- _Passage_:
[Start of Attachment]

Case ID: mich_165/html/0512-01.html
Source: Caselaw Access Project
Author: {"author": "Blair, J.", "license": "Public Domain", "url": "https://static.case.law/"}
Date Created: 2024-08-24T03:29:51.129683

HOKANSON v. OATMAN.
    1. Brokers — Duty—Fraud.
    A broker, who represented to one negotiating with him to purchase a farm that the owner’s price was $1,200, and that was the lowest price obtainable, when in fact the price at which the owner listed the land was $900, is liable for the difference, in assumpsit, to the purchaser who relied on the representations.
    2. Same.
    The rule of caveat emptor does not apply to such representations.
    3. Fraud — Opinion.
    Representations by a broker that the price stated by him was the lowest obtainable for a farm, that the owner had reduced the price from a higher amount and the property was a bargain, although the owner had fixed a lower price, the purchaser being unacquainted with farm values and relying on the broker, were not mere statements of opinion but constituted representations of facts and entitle the purchaser, if they were false, to maintain assumpsit for fraud and deceit, under 3 Comp. Laws, § 10421.
    Error to Muskegon; Sessions, J.
    Submitted February 14, 1911.
    (Docket No. 158.)
    Decided May 8, 1911.
    Assjumpsit by Victor Hokanson against Charles Oat-man for fraud. Judgment for plaintiff. Defendant brings error.
    Affirmed.
    
      Cross, Vanderwerp, Foote & Ross, for appellant.
    
      Turner & Turner, for appellee.
   Blair, J.

The plaintiff’s declaration avers that defendant, a real estate agent, offered for sale to plaintiff 80 acres of land, “and agreed to sell the same to said plaintiff for the price the owner then asked for the same, and said plaintiff then and there agreed to and with said defendant to pay him, said defendant, the price that the owner then asked for said property; but said plaintiff avers that said defendant, at the time and place aforesaid, falsely and fraudulently pretended and stated and claimed to this plaintiff ‘ that the owner asked $1,200 for said property, and that that was the owner’s price for the same.’ ” That plaintiff was induced by the fraudulent representations to pay $1,200 for the land, whereas the owner’s price was in reality only $900, and “ by means of the premises plaintiff became and was entitled to receive of and from the said defendant the sum of $300; that being the amount received by said defendant in excess of the price agreed upon for said land aforesaid,” etc.

[End of Attachment]

- _Records for the exercise_:
[Start of Attachment]

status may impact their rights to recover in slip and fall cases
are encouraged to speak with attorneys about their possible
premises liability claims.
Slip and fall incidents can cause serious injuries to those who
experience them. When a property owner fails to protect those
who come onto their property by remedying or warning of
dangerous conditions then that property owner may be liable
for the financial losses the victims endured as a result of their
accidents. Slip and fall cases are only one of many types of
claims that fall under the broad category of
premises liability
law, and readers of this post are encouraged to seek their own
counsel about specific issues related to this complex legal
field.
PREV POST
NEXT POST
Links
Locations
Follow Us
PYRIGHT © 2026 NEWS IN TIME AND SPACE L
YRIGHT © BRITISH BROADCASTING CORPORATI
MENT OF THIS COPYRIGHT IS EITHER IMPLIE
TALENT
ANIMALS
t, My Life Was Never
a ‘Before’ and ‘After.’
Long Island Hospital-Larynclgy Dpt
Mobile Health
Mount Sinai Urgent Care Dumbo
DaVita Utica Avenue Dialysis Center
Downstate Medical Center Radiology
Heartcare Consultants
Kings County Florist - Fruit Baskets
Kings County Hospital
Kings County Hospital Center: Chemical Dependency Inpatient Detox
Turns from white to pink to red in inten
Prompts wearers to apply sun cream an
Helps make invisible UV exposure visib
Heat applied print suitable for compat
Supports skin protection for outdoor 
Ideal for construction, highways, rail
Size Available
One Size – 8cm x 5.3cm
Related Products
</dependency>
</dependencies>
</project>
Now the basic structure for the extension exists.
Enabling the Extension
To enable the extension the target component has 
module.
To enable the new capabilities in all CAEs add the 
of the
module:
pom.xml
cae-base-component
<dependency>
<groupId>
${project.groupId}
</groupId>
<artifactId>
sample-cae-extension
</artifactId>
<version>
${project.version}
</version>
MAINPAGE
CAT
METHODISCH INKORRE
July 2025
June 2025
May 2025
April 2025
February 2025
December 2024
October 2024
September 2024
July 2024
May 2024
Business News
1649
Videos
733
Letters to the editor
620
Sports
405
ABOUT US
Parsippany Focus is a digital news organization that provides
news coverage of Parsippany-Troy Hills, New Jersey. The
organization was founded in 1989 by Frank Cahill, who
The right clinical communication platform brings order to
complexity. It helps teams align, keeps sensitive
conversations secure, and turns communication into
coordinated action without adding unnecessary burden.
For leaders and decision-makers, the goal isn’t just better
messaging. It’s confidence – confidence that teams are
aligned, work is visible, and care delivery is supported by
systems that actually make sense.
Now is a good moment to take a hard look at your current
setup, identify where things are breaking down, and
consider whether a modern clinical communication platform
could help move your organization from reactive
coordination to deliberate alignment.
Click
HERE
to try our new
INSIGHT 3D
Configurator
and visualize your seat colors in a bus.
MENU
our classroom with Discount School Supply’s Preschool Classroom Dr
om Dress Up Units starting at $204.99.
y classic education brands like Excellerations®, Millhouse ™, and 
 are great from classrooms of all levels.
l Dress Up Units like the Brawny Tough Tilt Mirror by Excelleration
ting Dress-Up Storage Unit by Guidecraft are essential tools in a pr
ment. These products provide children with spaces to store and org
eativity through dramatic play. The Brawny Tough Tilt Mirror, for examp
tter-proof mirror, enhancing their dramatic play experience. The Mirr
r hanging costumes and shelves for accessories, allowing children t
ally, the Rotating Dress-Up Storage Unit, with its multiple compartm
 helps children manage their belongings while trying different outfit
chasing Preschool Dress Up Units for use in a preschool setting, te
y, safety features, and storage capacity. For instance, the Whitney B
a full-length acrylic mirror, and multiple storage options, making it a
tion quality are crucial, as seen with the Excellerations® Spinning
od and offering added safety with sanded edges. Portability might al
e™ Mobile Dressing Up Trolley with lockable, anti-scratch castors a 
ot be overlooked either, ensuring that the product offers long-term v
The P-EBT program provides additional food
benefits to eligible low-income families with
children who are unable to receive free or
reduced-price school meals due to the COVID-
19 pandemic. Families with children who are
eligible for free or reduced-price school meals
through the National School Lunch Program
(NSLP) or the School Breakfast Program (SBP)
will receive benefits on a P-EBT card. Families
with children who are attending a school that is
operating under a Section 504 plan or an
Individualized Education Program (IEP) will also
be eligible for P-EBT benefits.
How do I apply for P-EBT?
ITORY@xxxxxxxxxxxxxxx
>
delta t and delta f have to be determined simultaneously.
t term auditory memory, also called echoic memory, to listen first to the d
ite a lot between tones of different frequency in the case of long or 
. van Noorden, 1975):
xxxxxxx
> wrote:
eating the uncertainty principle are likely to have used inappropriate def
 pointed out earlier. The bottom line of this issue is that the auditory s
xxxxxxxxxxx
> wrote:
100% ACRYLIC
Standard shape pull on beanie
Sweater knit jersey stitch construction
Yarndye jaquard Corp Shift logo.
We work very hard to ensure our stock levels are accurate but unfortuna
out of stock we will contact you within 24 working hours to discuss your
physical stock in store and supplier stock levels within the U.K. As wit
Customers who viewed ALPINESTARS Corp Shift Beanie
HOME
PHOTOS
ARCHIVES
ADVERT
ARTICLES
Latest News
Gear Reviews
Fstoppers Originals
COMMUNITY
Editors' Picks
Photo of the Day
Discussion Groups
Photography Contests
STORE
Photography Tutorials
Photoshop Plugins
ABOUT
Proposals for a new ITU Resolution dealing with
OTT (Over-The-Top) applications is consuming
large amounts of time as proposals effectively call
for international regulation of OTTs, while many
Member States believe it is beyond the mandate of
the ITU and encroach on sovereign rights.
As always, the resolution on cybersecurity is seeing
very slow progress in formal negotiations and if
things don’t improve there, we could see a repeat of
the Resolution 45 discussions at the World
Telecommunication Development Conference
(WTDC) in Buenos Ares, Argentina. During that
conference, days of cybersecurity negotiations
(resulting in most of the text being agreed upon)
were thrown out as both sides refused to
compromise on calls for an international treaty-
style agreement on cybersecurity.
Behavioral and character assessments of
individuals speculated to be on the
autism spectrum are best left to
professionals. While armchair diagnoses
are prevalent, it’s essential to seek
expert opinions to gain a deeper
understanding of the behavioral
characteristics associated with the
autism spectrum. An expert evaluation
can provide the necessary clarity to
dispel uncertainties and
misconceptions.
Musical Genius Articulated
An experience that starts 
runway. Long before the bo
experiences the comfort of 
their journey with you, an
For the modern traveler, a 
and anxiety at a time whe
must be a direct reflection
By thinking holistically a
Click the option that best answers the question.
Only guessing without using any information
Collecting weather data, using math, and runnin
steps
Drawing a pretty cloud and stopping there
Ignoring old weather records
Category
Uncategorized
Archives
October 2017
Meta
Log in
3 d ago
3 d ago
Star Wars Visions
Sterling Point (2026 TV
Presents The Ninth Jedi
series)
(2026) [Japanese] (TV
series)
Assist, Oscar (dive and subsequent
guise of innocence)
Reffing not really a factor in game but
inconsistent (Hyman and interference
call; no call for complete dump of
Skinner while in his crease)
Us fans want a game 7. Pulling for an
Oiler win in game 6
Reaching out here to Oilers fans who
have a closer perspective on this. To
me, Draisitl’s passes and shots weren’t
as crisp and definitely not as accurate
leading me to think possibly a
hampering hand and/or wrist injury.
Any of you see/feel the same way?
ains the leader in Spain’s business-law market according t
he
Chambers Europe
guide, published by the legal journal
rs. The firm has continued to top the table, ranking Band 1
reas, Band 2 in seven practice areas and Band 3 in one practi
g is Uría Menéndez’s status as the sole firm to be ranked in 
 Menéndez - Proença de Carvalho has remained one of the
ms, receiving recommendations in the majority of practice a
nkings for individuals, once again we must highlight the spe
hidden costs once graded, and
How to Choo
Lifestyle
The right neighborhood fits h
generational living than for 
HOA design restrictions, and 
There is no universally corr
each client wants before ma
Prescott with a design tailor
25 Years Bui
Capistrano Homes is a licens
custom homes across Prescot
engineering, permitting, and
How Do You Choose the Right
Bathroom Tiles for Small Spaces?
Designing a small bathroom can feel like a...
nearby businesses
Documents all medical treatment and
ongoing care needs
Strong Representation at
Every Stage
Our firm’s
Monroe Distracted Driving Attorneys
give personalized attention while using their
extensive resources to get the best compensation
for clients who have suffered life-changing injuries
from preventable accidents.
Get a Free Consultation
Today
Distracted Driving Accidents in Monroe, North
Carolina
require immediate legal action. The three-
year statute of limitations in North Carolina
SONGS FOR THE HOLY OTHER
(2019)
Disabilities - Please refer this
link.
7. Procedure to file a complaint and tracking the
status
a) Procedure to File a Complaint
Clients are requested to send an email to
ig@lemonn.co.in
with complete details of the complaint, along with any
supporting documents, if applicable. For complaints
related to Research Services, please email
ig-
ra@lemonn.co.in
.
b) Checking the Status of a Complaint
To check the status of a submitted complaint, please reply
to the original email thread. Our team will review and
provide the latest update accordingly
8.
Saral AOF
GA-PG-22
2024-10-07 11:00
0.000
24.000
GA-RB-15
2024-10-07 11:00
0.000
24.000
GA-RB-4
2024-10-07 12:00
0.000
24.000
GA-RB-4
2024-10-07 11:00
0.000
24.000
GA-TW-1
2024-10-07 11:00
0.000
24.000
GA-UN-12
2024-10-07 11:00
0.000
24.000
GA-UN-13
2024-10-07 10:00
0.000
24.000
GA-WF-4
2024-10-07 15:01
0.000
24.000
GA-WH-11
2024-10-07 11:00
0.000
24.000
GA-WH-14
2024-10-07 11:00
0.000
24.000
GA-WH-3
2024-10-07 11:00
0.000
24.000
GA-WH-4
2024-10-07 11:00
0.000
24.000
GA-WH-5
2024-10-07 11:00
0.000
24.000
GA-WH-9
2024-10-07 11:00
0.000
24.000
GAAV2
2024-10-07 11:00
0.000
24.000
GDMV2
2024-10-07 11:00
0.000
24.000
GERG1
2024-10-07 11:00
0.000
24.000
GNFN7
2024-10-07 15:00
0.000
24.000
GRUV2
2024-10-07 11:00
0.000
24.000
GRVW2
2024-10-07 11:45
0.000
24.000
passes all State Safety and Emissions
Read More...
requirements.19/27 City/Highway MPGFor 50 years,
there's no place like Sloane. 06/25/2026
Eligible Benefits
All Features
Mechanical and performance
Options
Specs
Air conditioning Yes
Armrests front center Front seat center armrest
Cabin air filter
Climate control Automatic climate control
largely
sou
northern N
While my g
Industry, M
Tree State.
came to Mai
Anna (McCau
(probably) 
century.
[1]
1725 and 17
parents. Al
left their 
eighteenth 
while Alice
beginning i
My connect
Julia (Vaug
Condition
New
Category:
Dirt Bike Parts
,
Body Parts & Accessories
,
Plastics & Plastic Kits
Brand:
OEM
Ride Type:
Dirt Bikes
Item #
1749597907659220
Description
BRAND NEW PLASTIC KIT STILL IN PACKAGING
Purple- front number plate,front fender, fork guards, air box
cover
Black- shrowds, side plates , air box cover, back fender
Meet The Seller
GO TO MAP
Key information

[End of Attachment]

- _Brief A_: In the records, take everything from the start down to the line containing "YRIGHT © BRITISH BROADCASTING CORPORATI" and write it out again, swapping "attorneys" for "lawyers" and leaving everything else unchanged.
- _Brief B_: Supply the next part of the Hokanson v. Oatman broker fraud opinion, beginning after its final sentence.
The records are unrelated to the text.

- _Expected answer A_:
status may impact their rights to recover in slip and fall cases
are encouraged to speak with lawyers about their possible
premises liability claims.
Slip and fall incidents can cause serious injuries to those who
experience them. When a property owner fails to protect those
who come onto their property by remedying or warning of
dangerous conditions then that property owner may be liable
for the financial losses the victims endured as a result of their
accidents. Slip and fall cases are only one of many types of
claims that fall under the broad category of
premises liability
law, and readers of this post are encouraged to seek their own
counsel about specific issues related to this complex legal
field.
PREV POST
NEXT POST
Links
Locations
Follow Us
PYRIGHT © 2026 NEWS IN TIME AND SPACE L
YRIGHT © BRITISH BROADCASTING CORPORATI

- _Expected answer B_:
Plaintiff recovered judgment,, and defendant has removed the record to this court for review upon writ of error.

The plaintiff’s testimony tended to show that he called upon defendant with reference to the purchase of the farm in consequence of his advertisement in a Chicago newspaper, and went with him to look over the land on two occasions. Plaintiff testified, in response to questions from his own counsel:

“Q. I will ask you what the conversation was between you in reference to the sale of this land ?
“_4. Why, he showed me the place, and after we looked over the place — I believe before we looked at the place— he told me the price would be $1,200.
"Q. $1,200?
“A. Yes, sir; but after looking at the place I didn’t like it exactly, and I asked him if it couldn’t be bought cheaper than that. He said, ‘ No,’ that the owner in the' first place asked $1,500 for the place, but he got him down to $1,200, knowing that he could sell a bargain better than a high priced place; therefore, if he asked him to sell any cheaper than $1,200, he would take it out of his hands— the owner would. * * * I said I would pay the owner’s price; but I only had $900 to pay cash for the place, and he had told me previous to that that he had money in the bank for that purpose, to loan to buyers that couldn’t pay cash, and I asked him if he couldn’t loan me the rest of the money, which would be $300, to pay the owner’s price, which he agreed.
“Q. Now I call your attention to plaintiff’s Exhibit 2, being the mortgage referred to. Did you, upon the strength of that statement, execute that mortgage ?
“A. Yes, sir. * * *
”Q. State whether or not you relied upon the representations that the defendant, Oatman, made at that time as to that being the owner’s price for the land ?
“A. I did.
“Q. State whether or not, on account of those representations, you were induced to part with the consideration and to pay the consideration that you did ?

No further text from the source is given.